The `MultiTable` class is the interface to working with relational data. It requires a `RelationalData` instance. Several other options can be configured; the defaults are shown below as comments.

In [None]:
from gretel_trainer.relational import MultiTable

multitable = MultiTable(
    relational_data,
    # project_name="multi-table",
    # working_dir="multi-table", # matches the projet name by default
    # gretel_model="amplify",
    # strategy="cross-table",
    # refresh_interval=180,
)

#### Transforms

Provide Gretel Transforms configs for each table you want to run transforms on. If you intend to train synthetic models on the transformed output instead of the source data, add the argument `in_place=True`.

In [None]:
# Transform some tables

multitable.transform(
    configs={
        "users": "https://gretel-blueprints-pub.s3.amazonaws.com/rdb/users_policy.yaml",
        "events": "https://gretel-blueprints-pub.s3.amazonaws.com/rdb/events_policy.yaml",
    }
)

In [None]:
# Compare original to transformed

print(multitable.relational_data.get_table_data("users").head(5))
print(multitable.transform_output_tables["users"].head(5))

#### Synthetics

In [None]:
# Throughout the synthetics process, there are a few ways to inspect the overall state

multitable.train_statuses
multitable.generate_statuses
multitable.state_by_action
multitable.state_by_table

In [None]:
# Train synthetic models for all tables

multitable.train()

When training is complete, you'll find a number of artifacts in your working directory, including the CSVs on which models were trained (`train_{table}.csv`) and the standard Gretel model artifacts, including HTML and JSON reports and logs (`artifacts_{table}/`).
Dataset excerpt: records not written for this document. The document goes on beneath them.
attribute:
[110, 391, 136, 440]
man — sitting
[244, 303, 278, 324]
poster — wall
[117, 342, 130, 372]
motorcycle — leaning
You can also view some evaluation metrics at this point. (We'll expand upon them after generating synthetic data.)

In [None]:
multitable.evaluations

When you generate synthetic data, you can optionally change the amount of data to generate via `record_size_ratio`, as well as optionally preserve certain tables' source data via `preserve_tables`.

In [None]:
# Generate synthetic data

multitable.generate()

In [None]:
# Compare original to synthetic data

print(multitable.relational_data.get_table_data("user").head(5))
print(multitable.synthetic_output_tables["user"].head(5))
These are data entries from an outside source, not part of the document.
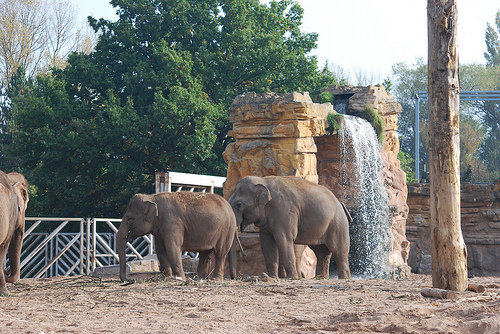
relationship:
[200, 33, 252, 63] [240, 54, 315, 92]
part of branch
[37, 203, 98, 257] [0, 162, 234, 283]
part of fence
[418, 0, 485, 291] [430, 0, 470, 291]
part of part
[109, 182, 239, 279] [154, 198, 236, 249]
elephant has body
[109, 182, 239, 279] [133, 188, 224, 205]
elephant has back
Now that we have synthetic output data, we can expand the table evaluations to provide another perspective on synthetic data quality.

In [None]:
multitable.expand_evaluations()
multitable.evaluations

We now have all the data we need to create a full multitable report that summarizes and explains all this information. After running the cell below you'll find `multitable_report.html` in the working directory.

In [None]:
from gretel_trainer.relational import create_report

create_report(multitable)

In [None]:
import IPython
from smart_open import open

report_path = str(multitable._working_dir / "multitable_report.html")

IPython.display.HTML(data=open(report_path).read())

The synthetic data is automatically written to the working directory as `synth_{table}.csv`. You can optionally use a `Connector` to write the synthetic data to a database. (If you're writing back to the same database as your source, pass a `prefix: str` argument to the `save` method to avoid overwriting your source tables!)

In [None]:
# Write output data to a new SQLite database

from gretel_trainer.relational import sqlite_conn

synthetic_db_path = "out.db"

synthetic_db_conn = sqlite_conn(synthetic_db_path)
synthetic_db_conn.save(multitable.synthetic_output_tables)

### Postgres demo via Docker

In [None]:
# Start up a postgres container with docker

!docker run --rm -d --name multitable_pgdemo -e POSTGRES_PASSWORD=password -p 5432:5432 postgres

In [None]:
# Write synthetic tables to the Postgres db

from gretel_trainer.relational import postgres_conn

out_db = postgres_conn("postgres", "password", "localhost", 5432)
out_db.save(multitable.synthetic_output_tables)


In [None]:
# Inspect the postgres database

!docker exec multitable_pgdemo psql -U postgres -c "\dt"
!docker exec multitable_pgdemo psql -U postgres -c "select * from users limit 5;"

In [None]:
# Tear down the docker container

!docker stop multitable_pgdemo